# Chausson - locking cap on fresh water storage tank?



## BogWelsh (Nov 2, 2008)

Hi,

Am I right in thinking the cap for the fresh water storage tank on a Chausson Welcome 85 is supposed to spin freely when in the locked position? When locked ours will turn but is really stiff -to the point that it can just be removed. Is there a trick to locking / unlocking that we're missing?

Wayne.


----------



## steles (Sep 29, 2005)

Yes

This has been covered many times before. Remove cap and put in very hot water for 5 minutes. Do not oil or spray with WD40

Steles


----------



## BogWelsh (Nov 2, 2008)

Steles,

Thank you. 5 mins in hot water didn't make a lot of difference but 30 mins of gentle boiling seems to have done the trick.

What actually causes the problem and what does the hot water do to fix it?

Regards,

Wayne.


----------



## UncleNorm (May 1, 2005)

Hi Wayne! I trust you're well?

Damned annoying. I stripped my cap down to see how it worked!  

When the key is turned, some little bits of plastic are pushed from the centre of the cap, to engage with some ribs on the outer cap innards. The whole thing then turns as one and, with a gentle pressure, can be removed from or replaced on the MH.

When in position on the MH, by turning the key, the little bits of plastic are supposed to return to the inside of the lock cylinder area, so allowing the outer to spin freely on the inner! Yeh! Right! The whole thing is so damned tight that the whole thing continues to turn, despite having locked it, and off it comes again!

I used a combination of emery cloth, files, rasps, sharp knives, etc... to whittle, trim, sand, reduce the ribs and the little bits of plastic until such a time that, when locked, the outer simply and easily spun on the inner. I was careful not to over-reduce the little bits as they MUST be able to engage with the the outer ribs.
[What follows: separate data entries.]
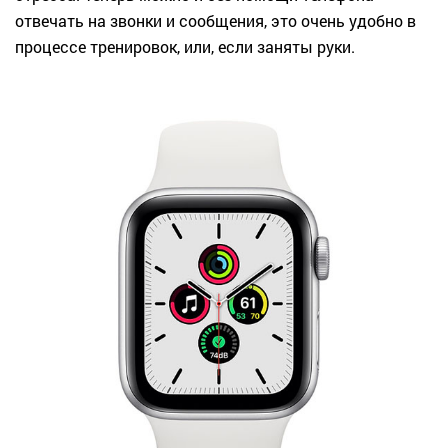
отвечать на звонки и сообщения, это очень удобно в
процессе тренировок, или, если заняты руки.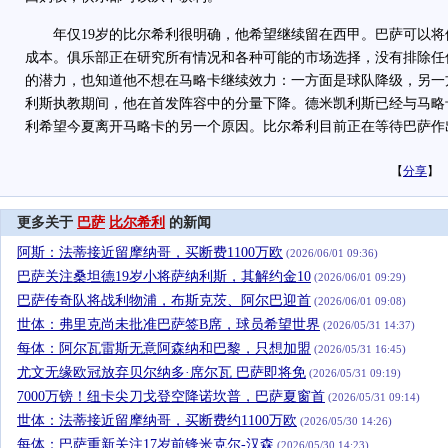
年仅19岁的比尔希利很明确，他希望继续留在西甲。巴萨可以将
成本。俱乐部正在研究所有情况和各种可能的市场选择，没有排除任
的潜力，也知道他不想在马略卡继续效力：一方面是球队降级，另一
利斯执教期间，他在首发阵容中的分量下降。德米凯利斯已经与马略
利希望今夏离开马略卡的另一个原因。比尔希利目前正在等待巴萨作
【
分享
】
更多关于
巴萨
比尔希利
的新闻
阿斯：法蒂接近留摩纳哥，买断费1100万欧
(2026/06/01 09:36)
巴萨关注桑坦德19岁小将萨纳利斯，其解约金10
(2026/06/01 09:29)
巴萨传奇队将战利物浦，布斯克茨、阿尔巴迎首
(2026/06/01 09:08)
世体：弗里克尚未批准巴萨签B席，球员希望世界
(2026/05/31 14:37)
每体：阿尔瓦雷斯无意阿森纳和巴黎，只想加盟
(2026/05/31 16:45)
尤文无缘欧冠放弃贝尔纳多·席尔瓦 巴萨即将免
(2026/05/31 09:19)
7000万镑！纽卡尖刀戈登空降诺坎普，巴萨夏窗首
(2026/05/31 09:14)
世体：法蒂接近留摩纳哥，买断费约1100万欧
(2026/05/30 14:26)
每体：巴萨重新关注17岁前锋米克尔-汉森
(2026/05/30 14:23)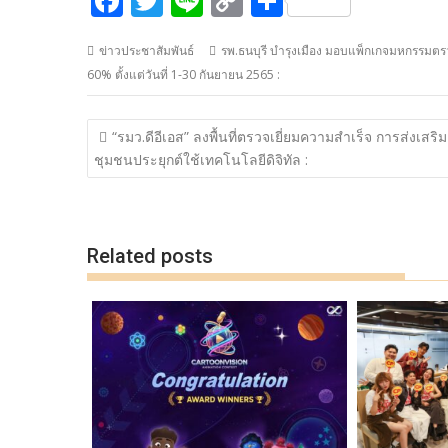
F
T
Li
C
S
ac
w
n
o
h
ข่าวประชาสัมพันธ์
รพ.ธนบุรี บำรุงเมือง มอบแพ็กเกจมหกรรมตรว
e
itt
e
p
ar
60% ตั้งแต่วันที่ 1-30 กันยายน 2565 :
b
er
y
e
o
Li
แนะแนว
“รมว.ดีอีเอส” ลงพื้นที่ตรวจเยี่ยมความสำเร็จ การส่งเสริม
o
n
เรื่อง
ชุมชนประยุกต์ใช้เทคโนโลยีดิจิทัล :
k
k
Related posts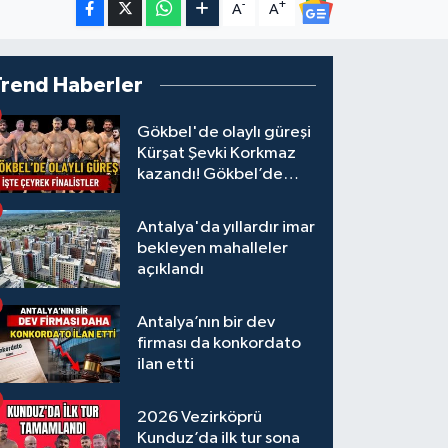
-
+
A
A
Trend Haberler
Gökbel'de olaylı güreşi
Kürşat Şevki Korkmaz
kazandı! Gökbel’de
çeyrek finalistler belli
oldu... Megastar Ali
Antalya'da yıllardır imar
Gürbüz elendi!
bekleyen mahalleler
açıklandı
Antalya’nın bir dev
firması da konkordato
ilan etti
2026 Vezirköprü
Kunduz’da ilk tur sona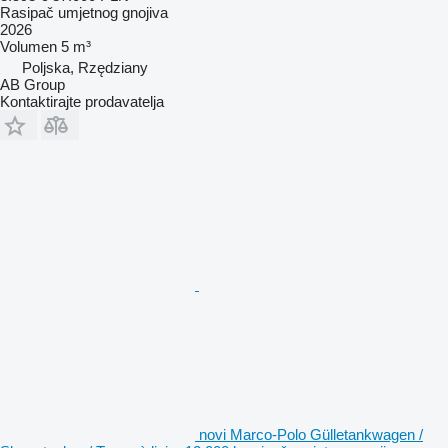
Rasipač umjetnog gnojiva
2026
Volumen
5 m³
Poljska, Rzędziany
AB Group
Kontaktirajte prodavatelja
novi Marco-Polo Gülletankwagen /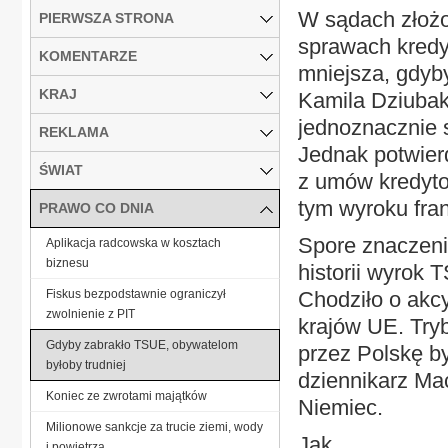
W sądach złożo
PIERWSZA STRONA
sprawach kredy
KOMENTARZE
mniejsza, gdyb
KRAJ
Kamila Dziubak
jednoznacznie 
REKLAMA
Jednak potwierd
ŚWIAT
z umów kredyto
tym wyroku fra
PRAWO CO DNIA
Spore znaczenie
Aplikacja radcowska w kosztach
biznesu
historii wyrok 
Fiskus bezpodstawnie ograniczył
Chodziło o akc
zwolnienie z PIT
krajów UE. Try
Gdyby zabrakło TSUE, obywatelom
przez Polskę b
byłoby trudniej
dziennikarz Mac
Koniec ze zwrotami majątków
Niemiec.
Milionowe sankcje za trucie ziemi, wody
Jak...
i powietrza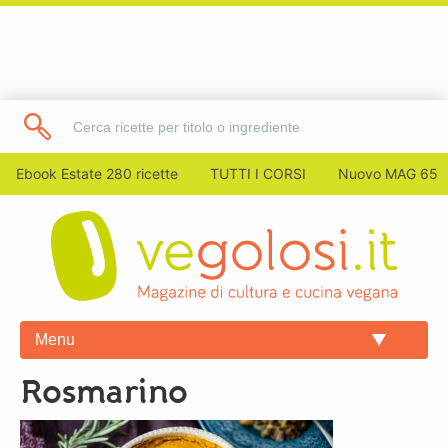
Ebook Estate 280 ricette
TUTTI I CORSI
Nuovo MAG 65
Menu
rosmarino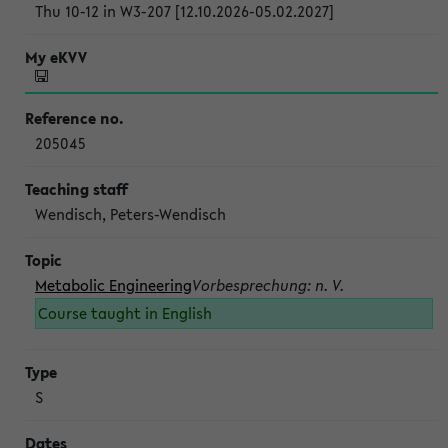
Thu 10-12 in W3-207 [12.10.2026-05.02.2027]
205045
Wendisch, Peters-Wendisch
Metabolic Engineering
Vorbesprechung: n. V.
Course taught in English
S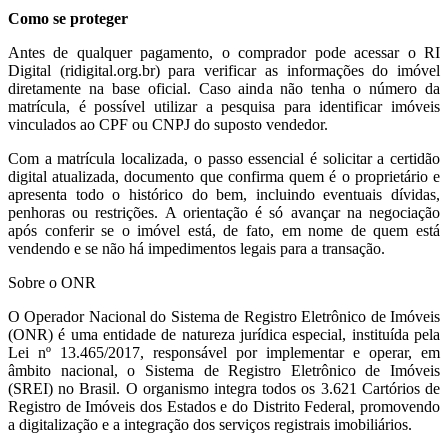
Como se proteger
Antes de qualquer pagamento, o comprador pode acessar o RI
Digital (ridigital.org.br) para verificar as informações do imóvel
diretamente na base oficial. Caso ainda não tenha o número da
matrícula, é possível utilizar a pesquisa para identificar imóveis
vinculados ao CPF ou CNPJ do suposto vendedor.
Com a matrícula localizada, o passo essencial é solicitar a certidão
digital atualizada, documento que confirma quem é o proprietário e
apresenta todo o histórico do bem, incluindo eventuais dívidas,
penhoras ou restrições. A orientação é só avançar na negociação
após conferir se o imóvel está, de fato, em nome de quem está
vendendo e se não há impedimentos legais para a transação.
Sobre o ONR
O Operador Nacional do Sistema de Registro Eletrônico de Imóveis
(ONR) é uma entidade de natureza jurídica especial, instituída pela
Lei nº 13.465/2017, responsável por implementar e operar, em
âmbito nacional, o Sistema de Registro Eletrônico de Imóveis
(SREI) no Brasil. O organismo integra todos os 3.621 Cartórios de
Registro de Imóveis dos Estados e do Distrito Federal, promovendo
a digitalização e a integração dos serviços registrais imobiliários.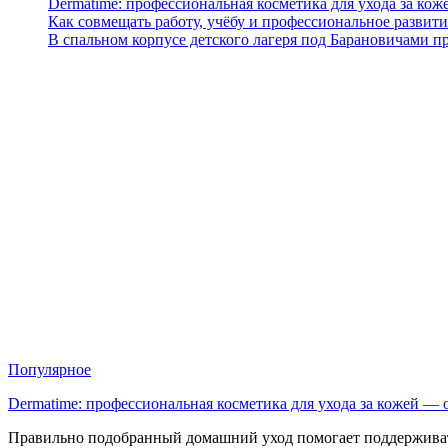
Dermatime: профессиональная косметика для ухода за кож
Как совмещать работу, учёбу и профессиональное развити
В спальном корпусе детского лагеря под Барановичами 
Популярное
Dermatime: профессиональная косметика для ухода за кожей —
Правильно подобранный домашний уход помогает поддерживат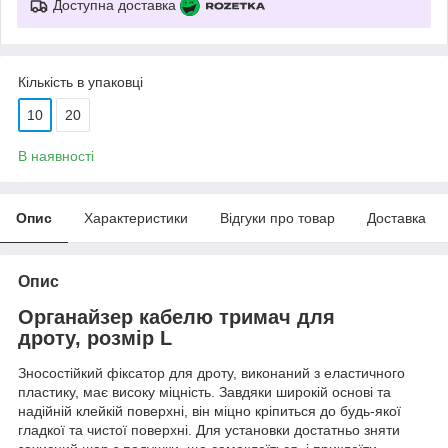
Доступна доставка
Кількість в упаковці
10
20
В наявності
Опис
Характеристики
Відгуки про товар
Доставка
Опис
Органайзер кабелю тримач для
дроту, розмір L
Зносостійкий фіксатор для дроту, виконаний з еластичного
пластику, має високу міцність. Завдяки широкій основі та
надійній клейкій поверхні, він міцно кріпиться до будь-якої
гладкої та чистої поверхні. Для установки достатньо зняти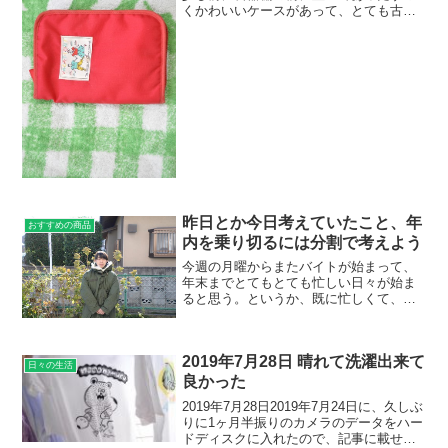
くかわいいケースがあって、とても古い
ものなんだけど、親に「これどうした
の？」と聞いたら、「あげるよ」と貰っ
て。VACATION!と書いてあるのがとても
かわいい。なん...
昨日とか今日考えていたこと、年
おすすめの商品
内を乗り切るには分割で考えよう
今週の月曜からまたバイトが始まって、
年末までとてもとても忙しい日々が始ま
ると思う。というか、既に忙しくて、初
日から残業している。昨日はバイト休み
だったけれども、本業の仕事で、仕事は
楽しかったんだけれども、家に帰ってき
2019年7月28日 晴れて洗濯出来て
たら、なんか休みたくても...
日々の生活
良かった
2019年7月28日2019年7月24日に、久しぶ
りに1ヶ月半振りのカメラのデータをハー
ドディスクに入れたので、記事に載せる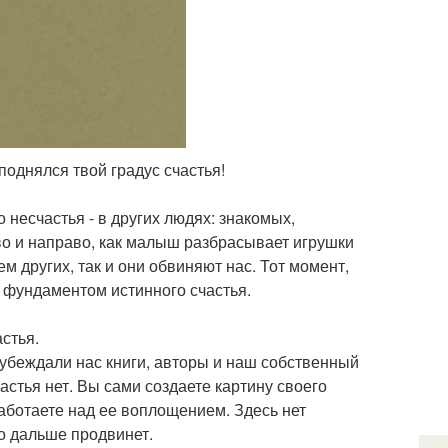
 поднялся твой градус счастья!
 несчастья - в других людях: знакомых,
о и направо, как малыш разбрасывает игрушки
ем других, так и они обвиняют нас. Тот момент,
т фундаментом истинного счастья.
астья.
и убеждали нас книги, авторы и наш собственный
астья нет. Вы сами создаете картину своего
аботаете над ее воплощением. Здесь нет
го дальше продвинет.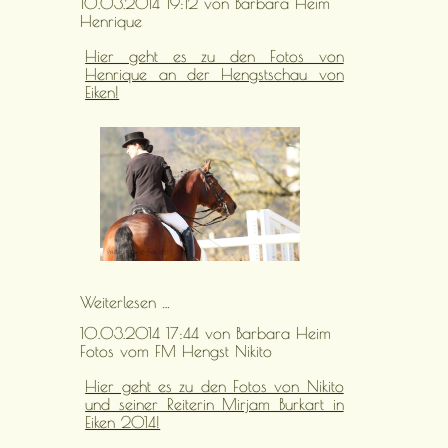
10.03.2014 19:12
von Barbara Heim
Henrique
Hier geht es zu den Fotos von
Henrique an der Hengstschau von
Eiken!
Henrique
Weiterlesen …
10.03.2014 17:44
von Barbara Heim
Fotos vom FM Hengst Nikito
Hier geht es zu den Fotos von Nikito
und seiner Reiterin Mirjam Burkart in
Eiken 2014!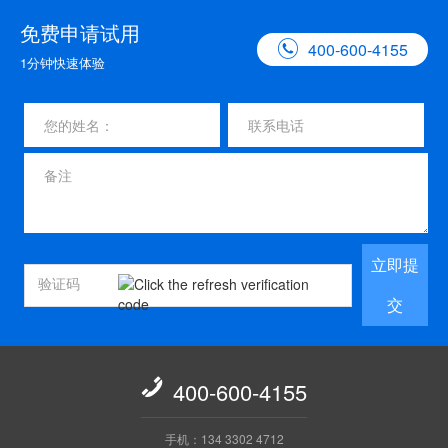
免费申请试用

400-600-4155
1分钟快速体验
立即提
交

400-600-4155
手机：134 3302 4712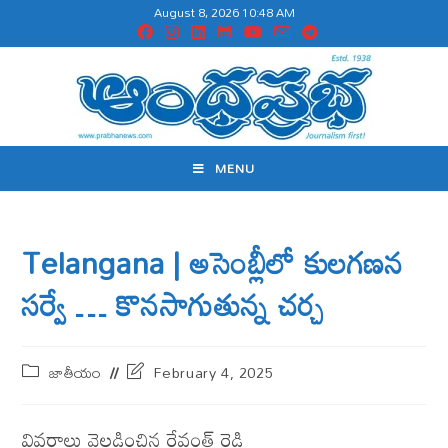
August 8, 2026 10:48 AM
MENU
Telangana | అసెంబ్లీలో కుల‌గ‌ణ‌న
స‌ర్వే … కొనసాగుతున్న చర్చ
జాతీయం
February 4, 2025
వివ‌రాలు వెల్ల‌డించిన రేవంత్ రెడ్డి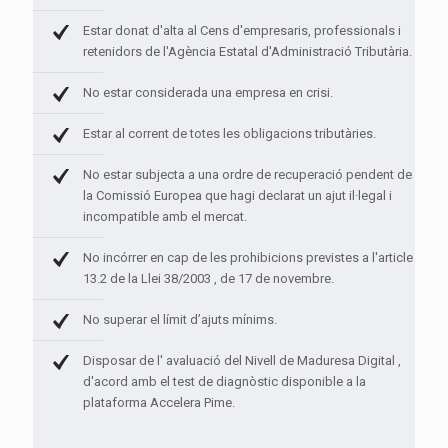
Estar donat d'alta al Cens d'empresaris, professionals i
retenidors de l'Agència Estatal d'Administració Tributària.
No estar considerada una empresa en crisi.
Estar al corrent de totes les obligacions tributàries.
No estar subjecta a una ordre de recuperació pendent de
la Comissió Europea que hagi declarat un ajut il·legal i
incompatible amb el mercat.
No incórrer en cap de les prohibicions previstes a l'article
13.2 de la Llei 38/2003 , de 17 de novembre.
No superar el límit d’ajuts mínims.
Disposar de l' avaluació del Nivell de Maduresa Digital ,
d'acord amb el test de diagnòstic disponible a la
plataforma Accelera Pime.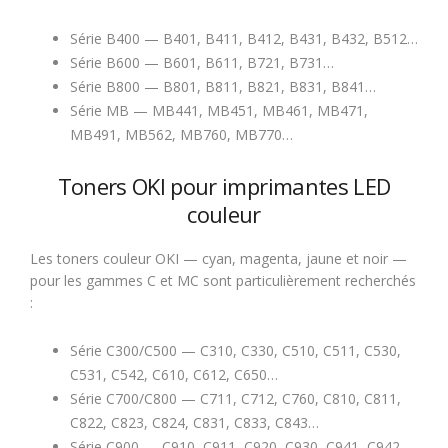
Série B400 — B401, B411, B412, B431, B432, B512…
Série B600 — B601, B611, B721, B731…
Série B800 — B801, B811, B821, B831, B841…
Série MB — MB441, MB451, MB461, MB471,
MB491, MB562, MB760, MB770…
Toners OKI pour imprimantes LED
couleur
Les toners couleur OKI — cyan, magenta, jaune et noir —
pour les gammes C et MC sont particulièrement recherchés
:
Série C300/C500 — C310, C330, C510, C511, C530,
C531, C542, C610, C612, C650…
Série C700/C800 — C711, C712, C760, C810, C811,
C822, C823, C824, C831, C833, C843…
Série C900 — C910, C911, C920, C930, C941, C942…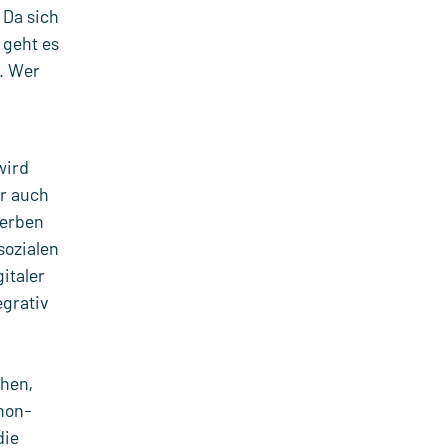
 Da sich
 geht es
. Wer
wird
er auch
werben
sozialen
italer
egrativ
chen,
non-
die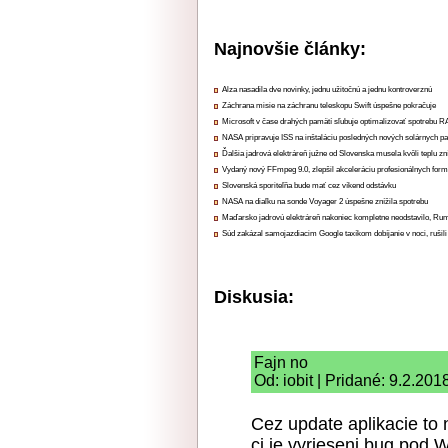
Najnovšie články:
Alza nasadila dve novinky, jednu užitočnú a jednu kontroverznú
Záchrana misie na záchranu teleskopu Swift úspešne pokračuje
Microsoft v čase drahých pamätí sľubuje optimalizovať spotrebu
NASA pripravuje ISS na inštaláciu posledných nových solárnych p
Ďalšia jadrová elektráreň južne od Slovenska musela kvôli teplu zn
Vydaný nový FFmpeg 9.0, zlepšil akceleráciu profesionálnych form
Slovenská sporiteľňa bude mať cez víkend odstávku
NASA na diaľku na sonde Voyager 2 úspešne znížila spotrebu
Maďarsko jadrovú elektráreň nakoniec kompletne neodstavilo, Ru
Súd zakázal samojazdiacim Google taxíkom dobíjanie v noci, rušili
Diskusia:
Fajn no
Od: iobit | Pridané: 9.2.201
Cez update aplikacie to
ci je vyrieseni bug pod 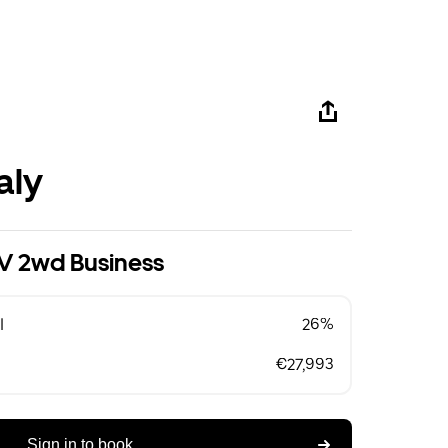
aly
V 2wd Business
l
26%
€27,993
Sign in to book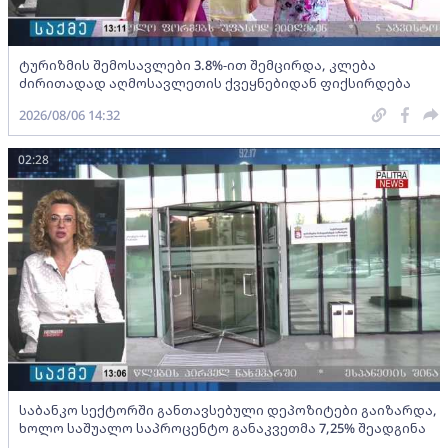
ტურიზმის შემოსავლები 3.8%-ით შემცირდა, კლება
ძირითადად აღმოსავლეთის ქვეყნებიდან ფიქსირდება
2026/08/06 14:32
02:28
საბანკო სექტორში განთავსებული დეპოზიტები გაიზარდა,
ხოლო საშუალო საპროცენტო განაკვეთმა 7,25% შეადგინა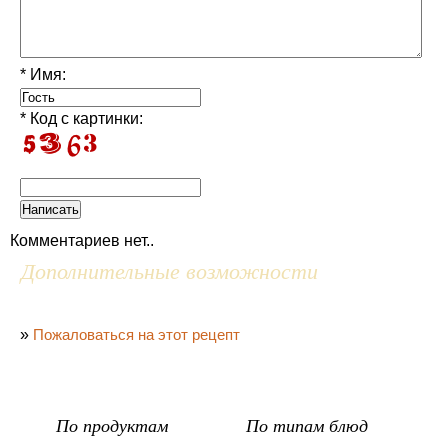
* Имя:
* Код с картинки:
Комментариев нет..
Дополнительные возможности
»
Пожаловаться на этот рецепт
По продуктам
По типам блюд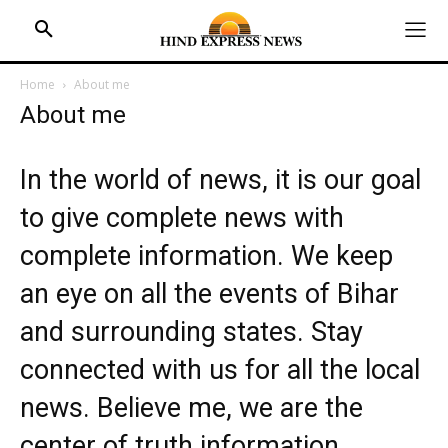
Technology
Technology
रेडमी ने 9000 में लॉन्च किया 5G, तगड़ा कैमरा क्वालिटी के साथ
रेडमी ने 9000 में लॉन्च किया 5G, तगड़ा कैमरा क्वालिटी के साथ
Home
About me
About me
Menu
Menu
In the world of news, it is our goal
HOME
औरंगाबाद
औरंगाबाद
BIHAR
to give complete news with
पटना
पटना
JHARKHAND
complete information. We keep
रोहतास
रोहतास
UTTAR PRADESH
an eye on all the events of Bihar
पलामू
पलामू
MADHYA PRADESH
and surrounding states. Stay
गया
गया
INTERNATIONAL
connected with us for all the local
NATIONAL NEWS
news. Believe me, we are the
CRIME NEWS
center of truth information.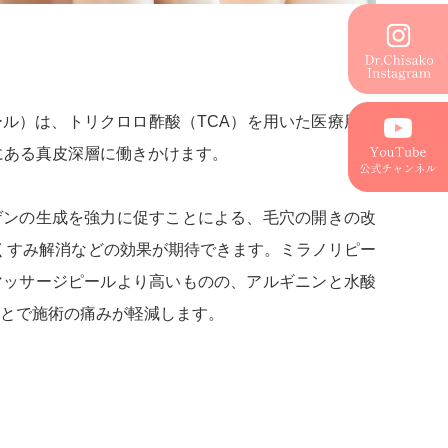
ル）は、トリクロロ酢酸（TCA）を用いた医療用ピ
にある真皮深層に働きかけます。
ゲンの生成を強力に促すことによる、毛穴の開きの改
くすみ解消などの効果が期待できます。ミラノリピー
マッサージピールより高いものの、アルギニンと水酸
とで施術の痛みが軽減します。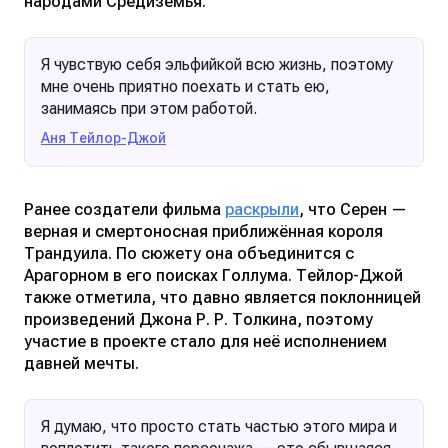
народами Средиземья.
Я чувствую себя эльфийкой всю жизнь, поэтому
мне очень приятно поехать и стать ею,
занимаясь при этом работой.
Аня Тейлор-Джой
Ранее создатели фильма
раскрыли
, что Серен —
верная и смертоносная приближённая короля
Трандуила. По сюжету она объединится с
Арагорном в его поисках Голлума. Тейлор-Джой
также отметила, что давно является поклонницей
произведений Джона Р. Р. Толкина, поэтому
участие в проекте стало для неё исполнением
давней мечты.
Я думаю, что просто стать частью этого мира и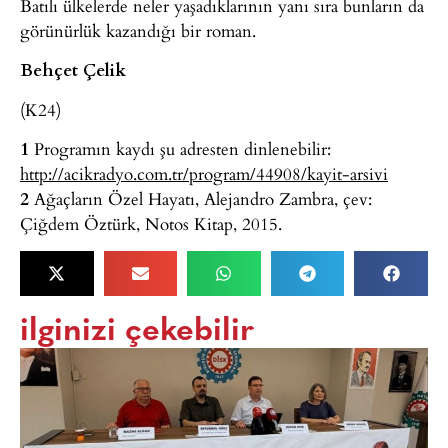
Batılı ülkelerde neler yaşadıklarının yanı sıra bunların da
görünürlük kazandığı bir roman.
Behçet Çelik
(K24)
1
Programın kaydı şu adresten dinlenebilir:
http://acikradyo.com.tr/program/44908/kayit-arsivi
2
Ağaçların Özel Hayatı, Alejandro Zambra, çev:
Çiğdem Öztürk, Notos Kitap, 2015.
ilginizi çekebilir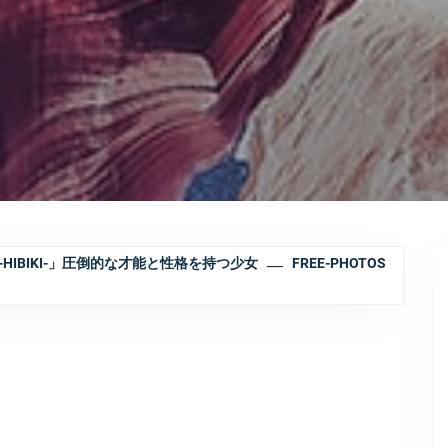
-HIBIKI-」圧倒的な才能と性格を持つ少女
FREE-PHOTOS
And that's how it is today. It took me a couple of hours of pratting about but I got there in the end! :roll: :wink: I'm happier spending the time in my shed getting something to work properly, rather than waiting for a manufacturer to send a replacement to a dealer to send to me. There you go!


----------



## steles (Sep 29, 2005)

Hi Wayne

It seems that the sections are assembled with some form of protective wax which hardens and causes the cap to partially seize. I was reminded after i posted that the mark two version of the fix was to use boiling water. Sorry. The internals are probably Delrin or some other form of white plastic which does not require lubrication and will probably swell on application of same. My filler cap refused to work 3 months from new and the fix was recommended by the service dept at Burstner, i have had 18 months trouble free now. For those not convinced at a meet we "mended" 9 sticky caps.

Steles


----------